Crude has struggled for direction today, oscillating between $77.67/b and $78.86/b. Lower-than expected PPI data has been offset by expectations of a delayed start to Fed rate cuts, which could limit demand.

  • WTI JUL 24 up 0% at 78.53$/bbl
  • The US Fed yesterday held rates steady at its June FOMC meeting, signalling just one cut in 2024 and likely to weigh on demand prospects
  • May PPI -0.2% M/M (0.1% expected); core PPI (ex food/energy/trade) 0% (0.3% expected)
  • The Trans Mountain pipeline is running around 80% capacity, as 22 oil tankers are scheduled to load in Vancouver in June with crude from the expanded pipeline, Trans Mountain said cited by Reuters.
  • Crude loadings from Guyana are planned at 20m bbl, or 645k b/d in August, according to a loading programme seen by Bloomberg.
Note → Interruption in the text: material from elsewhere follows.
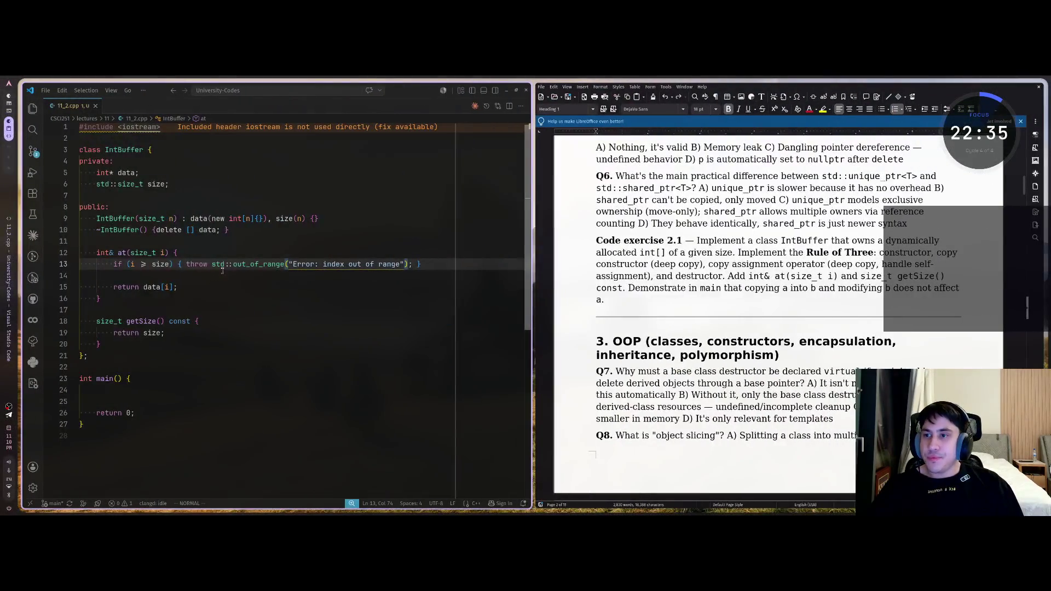
# Step: Move the destructor line below getSize() and open a new line under the constructor
pyautogui.click(209, 287)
  • Russia intends to compensate for overproduction above its OPEC+ quota through 2025 according to the energy ministry Thursday.
  • Russia is changing how oil output data used to compile OPEC+ production estimates is reported, according to Bloomberg, amid greater scrutiny over production cuts.
  • Russia’s President Valdimir Putin extended a special economic decree linked with preventing some foreign states from accessing Russian oil and products until December 31, according to Interfax.
  • The UK announced wide ranging sanctions on Russia, including a first attempt to crack down on the shadow fleet of tankers moving Russia’s oil, according to Bloomberg.
  • OPEC does not see a peak in oil demand in its long-term forecast and expects demand to increase to 116m b/d or higher by 2045, its secretary general Hathaim Al Ghais said, cited by Reuters.